October 2, 2012 by greenhouse04
Foster care is a path of the unknown.
We said “yes” to a new foster daughter nearly two weeks ago. The next day, “Mari” came to live with us. All I knew about her before we met was her first name and that she was 8 months old.
A few days after we met I still felt I hardly knew anything about her. What food does she like? How many ounces of formula does she usually drink in a day? What is her sleeping schedule? What are her signals to let you know she’s hungry, tired, or uncomfortable?
Now, nearly two weeks later, I’m beginning to get to know her. We’re finally on a feeding and sleeping schedule, I know her signals, I know her birthday, her eye color, her middle name. She knows me – she cries for me when a stranger holds her (even though I was a stranger too just a few days ago), she smiles and laughs when I get her out of the crib in the morning.
But the unknowns continue to loom.
What is her birth mom like? Will I meet her this week at the two appointments Mari has? Will she get her act together and get her child back?
Why does her birth dad want to meet his daughter for the first time ever? Will the court decide to place her with him if they find him viable, since she wasn’t taken from him in the first place?
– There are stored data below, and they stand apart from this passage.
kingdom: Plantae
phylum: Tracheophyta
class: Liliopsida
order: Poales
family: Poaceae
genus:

In one year from now will Mari still be with us? In five years? Will she grow up in a loving home? Will she ever hear about Jesus?
I’m reminded, yet again, of the truth I learned back when Eddie and Emma were foster children: life is one big unknown. We can delude ourselves into thinking that the future is certain, that we know what will happen tomorrow, next week, next year. But being a foster parent clubs me with the fact that the future is never certain. It is always unknown for us.
I am so thankful there is One who knows, for whom the future is as clear as the past, for whom there is no past or future, but only the clear and fully-known present. He knows. I can rest in that knowledge. Even in the face of the unknown.